Passage given ->

◇ ◇ ◇ ◇ ◇ ◇ ◇

Buckquoy spindle-whorl

The Buckquoy spindle-whorl is an Ogham-inscribed spindle-whorl dating from the Early Middle Ages, probably the 8th century, which was found in 1970 in Buckquoy, Birsay, Orkney, Scotland.[1] Made of sandy limestone, it is about 36 mm in diameter and 10 mm thick.[2] It is the only known spindle-whorl with an Ogham inscription.

Drawing of the Ogham inscription

The inscription was once used as proof that the Pictish language was not Indo-European, being variously read as:

  • E(s/n)DDACTA(n/lv)IM(v/lb)
  • (e/)(s/n/)DDACTANIMV
  • (e/)TMIQAVSALL(e/q)[3]

However, in 1995 historian Katherine Forsyth reading

  • ENDDACTANIM(f/lb)

proposed that the inscription was a standard Old Irish ogham benedictory message, Benddact anim L. meaning "a blessing on the soul of L.".[4] The stone from which the whorl was made, and on which the inscription was written, is likely to have originated in Orkney.[5]

See also

Notes

  1. Ritchie (1970)

◇ ◇ ◇ ◇ ◇ ◇ ◇

Problem to solve ->
Can you continue the article on the Buckquoy spindle-whorl above from the point where it stops?

Given information ->
◇ ◇ ◇ ◇ ◇ ◇ ◇

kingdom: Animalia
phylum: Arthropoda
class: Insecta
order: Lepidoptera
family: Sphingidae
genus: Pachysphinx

◇ ◇ ◇ ◇ ◇ ◇ ◇

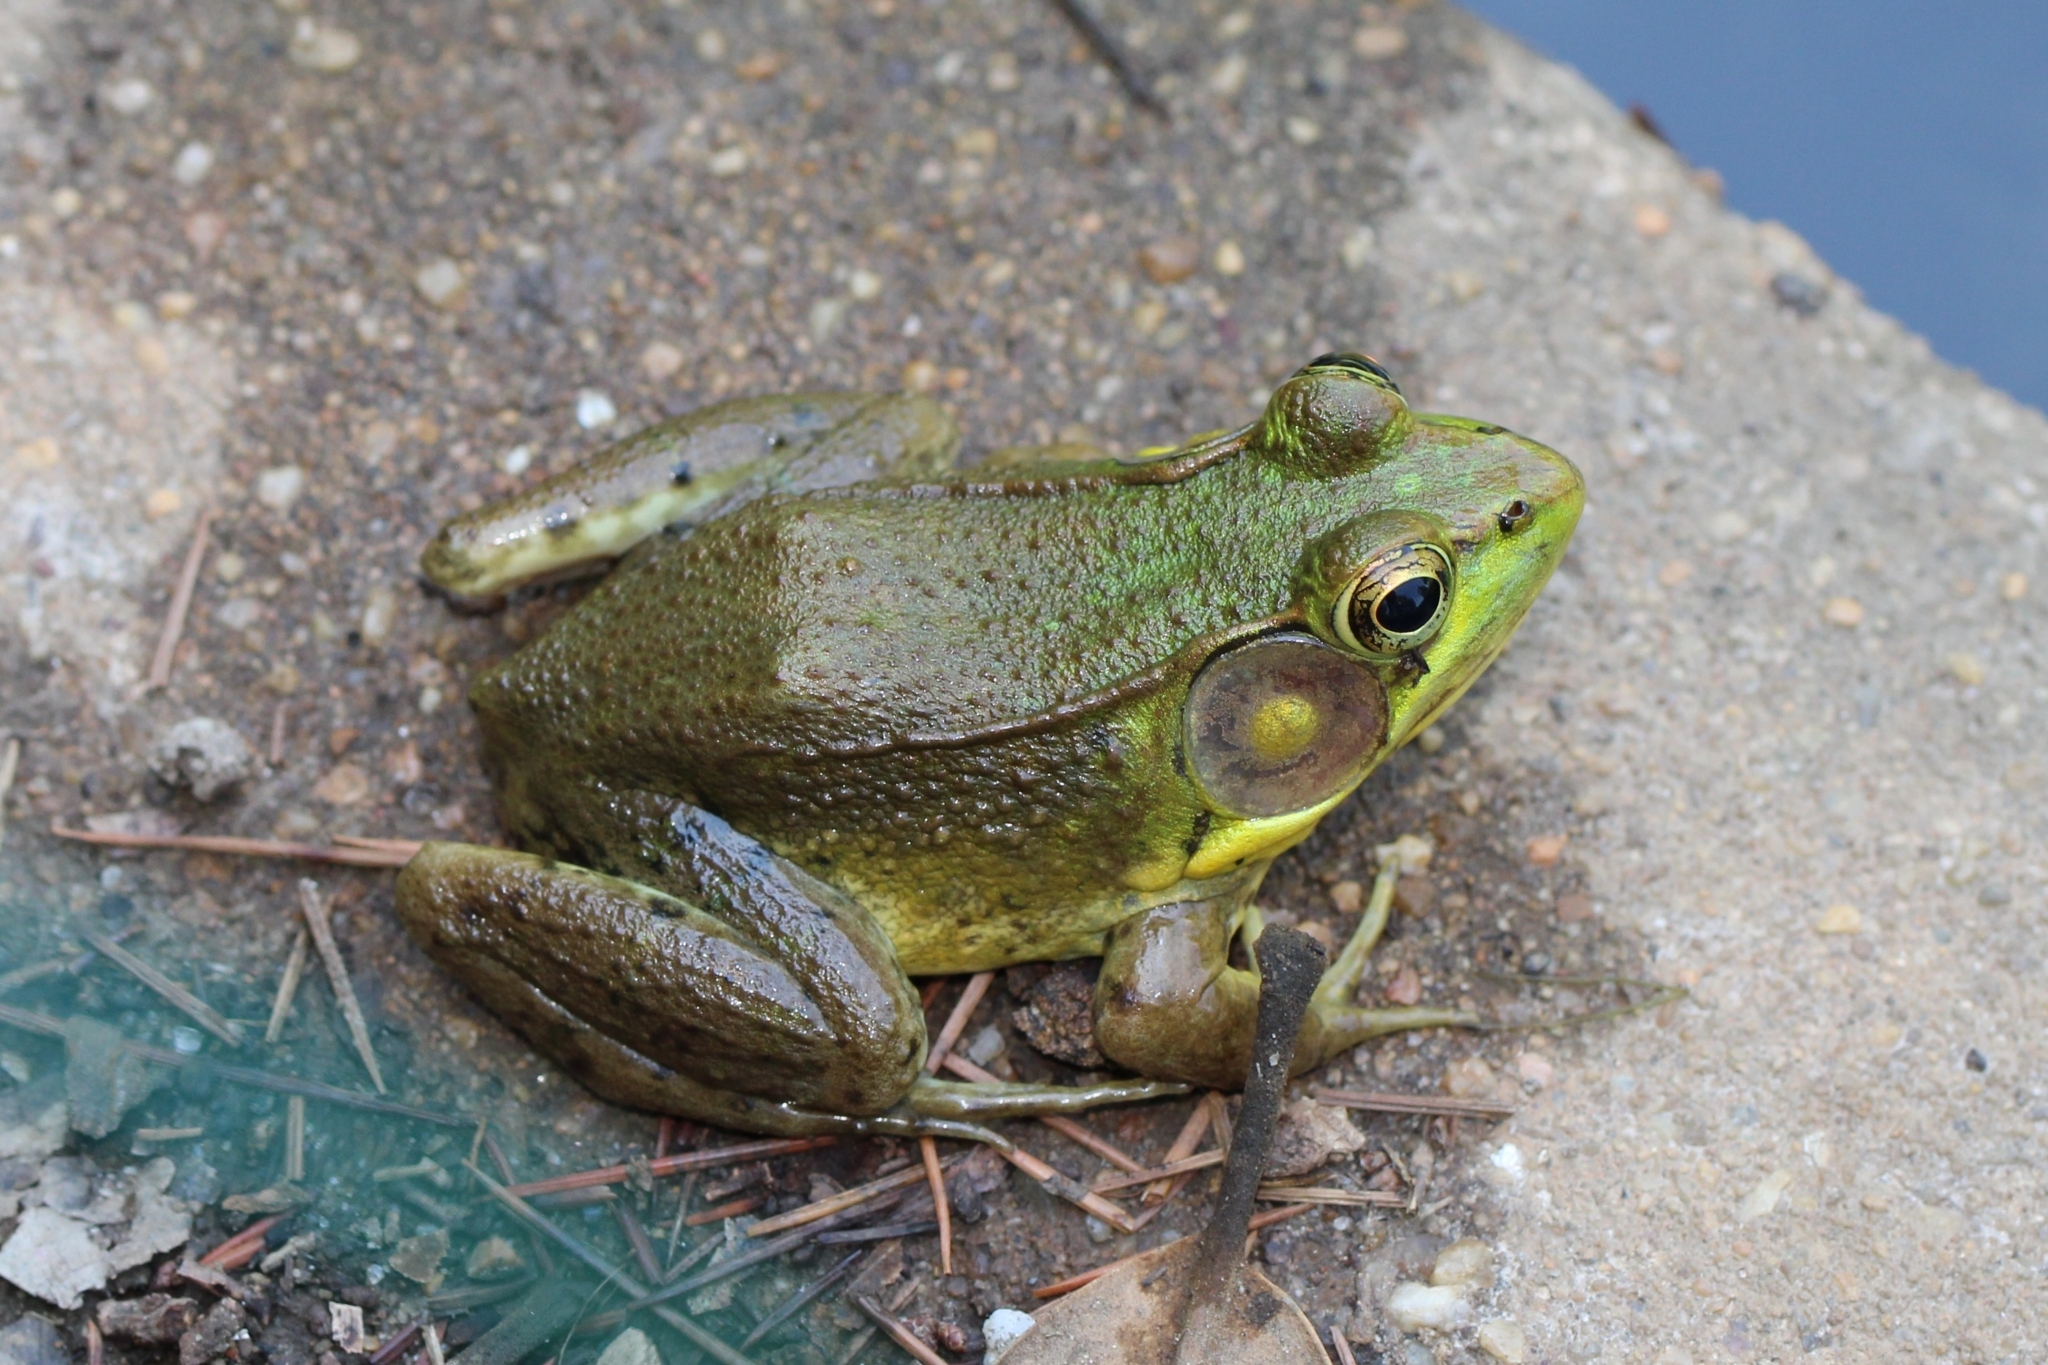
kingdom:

◇ ◇ ◇ ◇ ◇ ◇ ◇

Result for this task ->
  2. Forsyth (1995)
  3. Jackson (1977) Jackson states that "[a]ll of the readings are wholly unintelligible and cannot be Celtic," and that "[w]e must be content to write off this inscription as unintelligible, like all the other 'Pictish' inscriptions."
  4. Forsyth (1995), p. 49.
  5. Collins (1977)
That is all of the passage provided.